# [PROBLEM STATEMENT]
Every line of the listing below must be printed again exactly, apart from its pictures.
==== RECORDS FOR THE EXERCISE ====
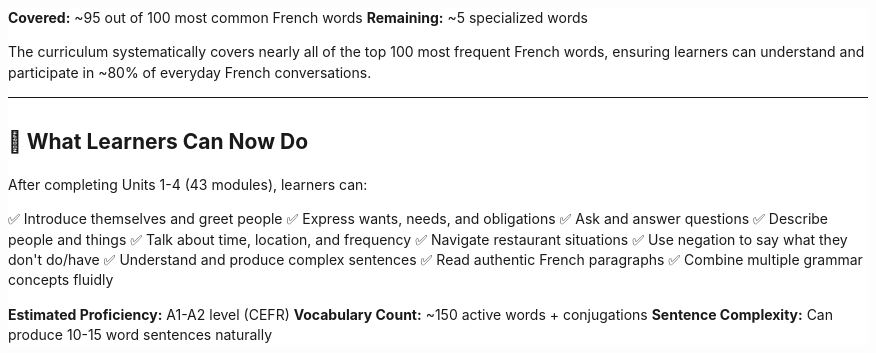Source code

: **Covered:** ~95 out of 100 most common French words
**Remaining:** ~5 specialized words

The curriculum systematically covers nearly all of the top 100 most frequent French words, ensuring learners can understand and participate in ~80% of everyday French conversations.

---

## 💪 What Learners Can Now Do

After completing Units 1-4 (43 modules), learners can:

✅ Introduce themselves and greet people
✅ Express wants, needs, and obligations
✅ Ask and answer questions
✅ Describe people and things
✅ Talk about time, location, and frequency
✅ Navigate restaurant situations
✅ Use negation to say what they don't do/have
✅ Understand and produce complex sentences
✅ Read authentic French paragraphs
✅ Combine multiple grammar concepts fluidly

**Estimated Proficiency:** A1-A2 level (CEFR)
**Vocabulary Count:** ~150 active words + conjugations
**Sentence Complexity:** Can produce 10-15 word sentences naturally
====
# [TASK ANSWER]
Source code

: **Covered:** ~95 out of 100 most common French words
**Remaining:** ~5 specialized words

The curriculum systematically covers nearly all of the top 100 most frequent French words, ensuring learners can understand and participate in ~80% of everyday French conversations.

---

## 💪 What Learners Can Now Do

After completing Units 1-4 (43 modules), learners can:

✅ Introduce themselves and greet people
✅ Express wants, needs, and obligations
✅ Ask and answer questions
✅ Describe people and things
✅ Talk about time, location, and frequency
✅ Navigate restaurant situations
✅ Use negation to say what they don't do/have
✅ Understand and produce complex sentences
✅ Read authentic French paragraphs
✅ Combine multiple grammar concepts fluidly

**Estimated Proficiency:** A1-A2 level (CEFR)
**Vocabulary Count:** ~150 active words + conjugations
**Sentence Complexity:** Can produce 10-15 word sentences naturally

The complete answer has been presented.